With no knowledge of the cause and no visible sign of hair regrowth, off we went to the dermatologist.
On inspecting my son, the conclusion was Alopecia Areata. After the general questions probing what that meant, came the question from me “so how do we treat this”.
I’ll never forget the following words. “There are 5 treatments that you can opt to undertake”. My immediate emotion was relief, but then he continued: “ So your options are;
- Ultra violet light treatment – here a series of sessions are used to target the skin cells, the risks are severe burning for young skin, increased risk to develop skin cancer:.
- Cortisone injections into his scalp. He would need a series of 5 treatments initially of 50 injections and based on his age would need to go under a general anaesthesia each time and there is a risk that it will interfere with his normal development.
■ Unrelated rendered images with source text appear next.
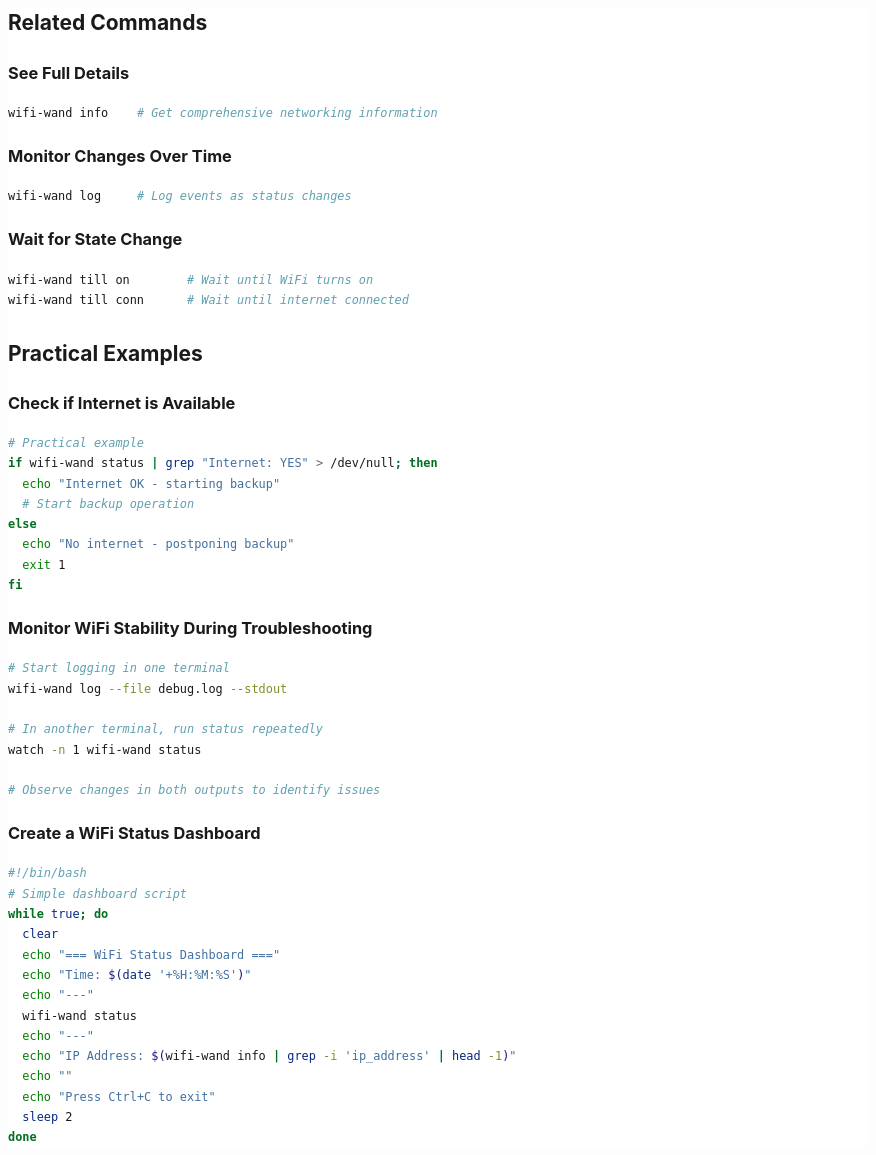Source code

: ## Related Commands

### See Full Details
```bash
wifi-wand info    # Get comprehensive networking information
```

### Monitor Changes Over Time
```bash
wifi-wand log     # Log events as status changes
```

### Wait for State Change
```bash
wifi-wand till on        # Wait until WiFi turns on
wifi-wand till conn      # Wait until internet connected
```

## Practical Examples

### Check if Internet is Available

```bash
# Practical example
if wifi-wand status | grep "Internet: YES" > /dev/null; then
  echo "Internet OK - starting backup"
  # Start backup operation
else
  echo "No internet - postponing backup"
  exit 1
fi
```

### Monitor WiFi Stability During Troubleshooting

```bash
# Start logging in one terminal
wifi-wand log --file debug.log --stdout

# In another terminal, run status repeatedly
watch -n 1 wifi-wand status

# Observe changes in both outputs to identify issues
```

### Create a WiFi Status Dashboard

```bash
#!/bin/bash
# Simple dashboard script
while true; do
  clear
  echo "=== WiFi Status Dashboard ==="
  echo "Time: $(date '+%H:%M:%S')"
  echo "---"
  wifi-wand status
  echo "---"
  echo "IP Address: $(wifi-wand info | grep -i 'ip_address' | head -1)"
  echo ""
  echo "Press Ctrl+C to exit"
  sleep 2
done
```
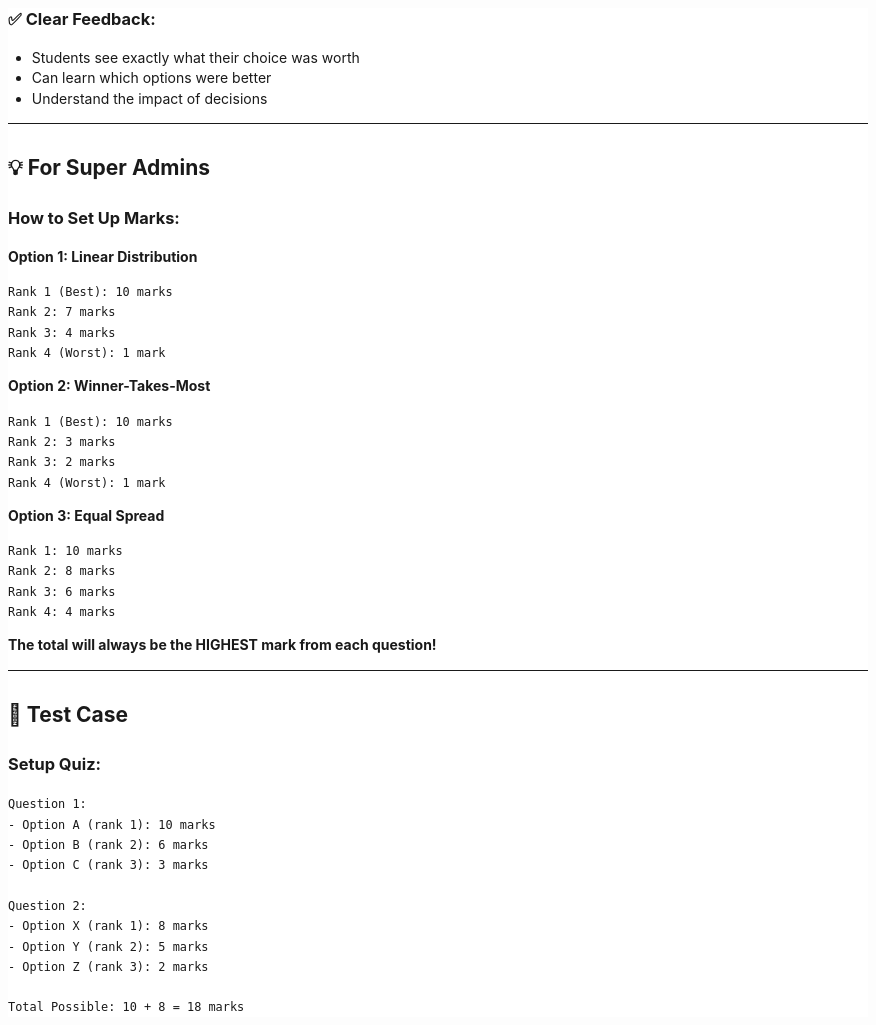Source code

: ### ✅ Clear Feedback:
- Students see exactly what their choice was worth
- Can learn which options were better
- Understand the impact of decisions

---

## 💡 For Super Admins

### How to Set Up Marks:

**Option 1: Linear Distribution**
```
Rank 1 (Best): 10 marks
Rank 2: 7 marks
Rank 3: 4 marks
Rank 4 (Worst): 1 mark
```

**Option 2: Winner-Takes-Most**
```
Rank 1 (Best): 10 marks
Rank 2: 3 marks
Rank 3: 2 marks
Rank 4 (Worst): 1 mark
```

**Option 3: Equal Spread**
```
Rank 1: 10 marks
Rank 2: 8 marks
Rank 3: 6 marks
Rank 4: 4 marks
```

**The total will always be the HIGHEST mark from each question!**

---

## 🧪 Test Case

### Setup Quiz:
```
Question 1:
- Option A (rank 1): 10 marks
- Option B (rank 2): 6 marks
- Option C (rank 3): 3 marks

Question 2:
- Option X (rank 1): 8 marks
- Option Y (rank 2): 5 marks
- Option Z (rank 3): 2 marks

Total Possible: 10 + 8 = 18 marks
```
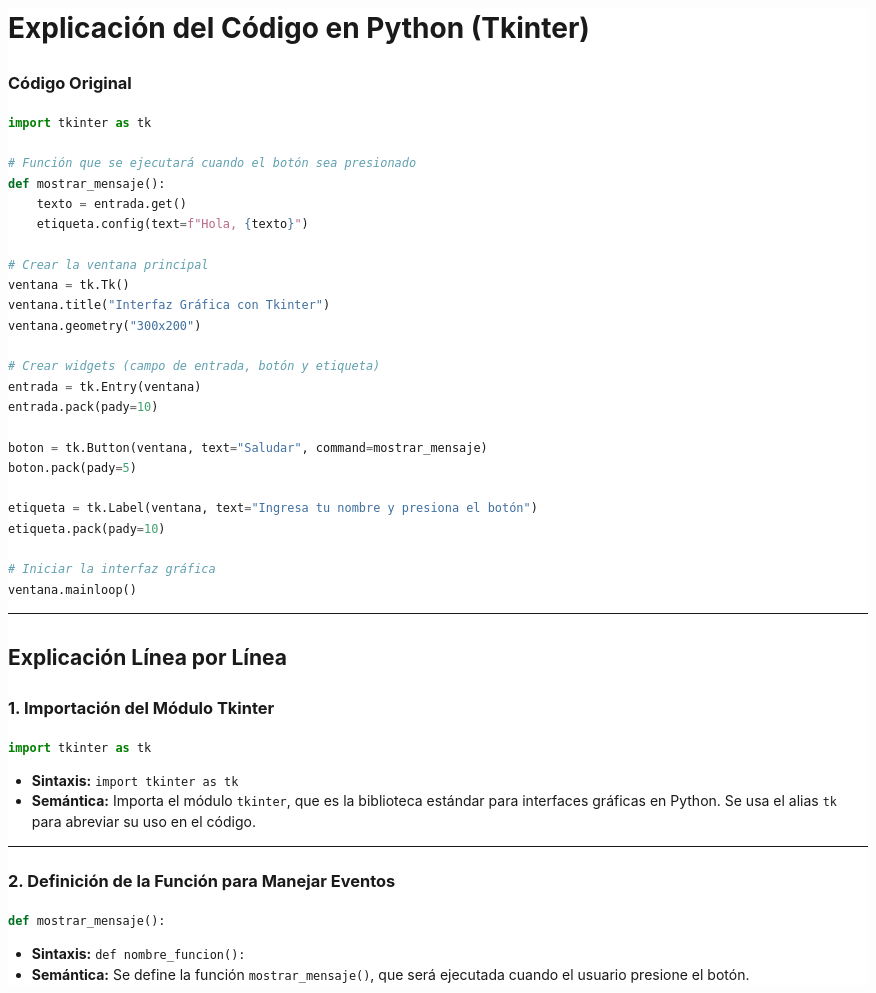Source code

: # **Explicación del Código en Python (Tkinter)**  

### **Código Original**
```python
import tkinter as tk

# Función que se ejecutará cuando el botón sea presionado
def mostrar_mensaje():
    texto = entrada.get()
    etiqueta.config(text=f"Hola, {texto}")

# Crear la ventana principal
ventana = tk.Tk()
ventana.title("Interfaz Gráfica con Tkinter")
ventana.geometry("300x200")

# Crear widgets (campo de entrada, botón y etiqueta)
entrada = tk.Entry(ventana)
entrada.pack(pady=10)

boton = tk.Button(ventana, text="Saludar", command=mostrar_mensaje)
boton.pack(pady=5)

etiqueta = tk.Label(ventana, text="Ingresa tu nombre y presiona el botón")
etiqueta.pack(pady=10)

# Iniciar la interfaz gráfica
ventana.mainloop()
```

---

## **Explicación Línea por Línea**

### **1. Importación del Módulo Tkinter**
```python
import tkinter as tk
```
- **Sintaxis:** `import tkinter as tk`
- **Semántica:** Importa el módulo `tkinter`, que es la biblioteca estándar para interfaces gráficas en Python. Se usa el alias `tk` para abreviar su uso en el código.

---

### **2. Definición de la Función para Manejar Eventos**
```python
def mostrar_mensaje():
```
- **Sintaxis:** `def nombre_funcion():`
- **Semántica:** Se define la función `mostrar_mensaje()`, que será ejecutada cuando el usuario presione el botón.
- Next we can apply a chemical DPCP directly to his scalp, here the scalp becomes allergic to itself and once the blisters heel and peel, is when we will see if there are results. The risk here is that it is very uncomfortable, prone to infection.
- Steroid treatments can promote hair growth, but could also make him sterile taking them from such an earlier age.
The final options is to put a hat on his head and get on with life. So which option do you want to go with?”
My feeling of relief immediately disappeared after I heard the words “severe burning” and had turned to total disbelief. I was shocked that he would convey this information so bluntly, but also astounded that these were the options presented.
Still with a ray of optimism I asked “so what treatment has the best outcome?”. He responded “Well, which treatment are you leaning towards?”. I said, none, they are all horrific. Quite smugly he replied, “That is a common answer from parents, and that is why we don’t have any meaningful statistics on treatment for children and youths”.
I spent the next four hours researching for support groups, specialists with addressing handling of emotional situations.
My next appointment was with a Psychiatrist, and the outcome of this appointment gave me confidence and strength that I could manage my sons journey with Alopecia Areata. And from about the age of 14 he did treatment number 5 and engaged in wearing a hat.
What was your first experience with treatments for alopecia like? What would you have done if you had been in my shoes?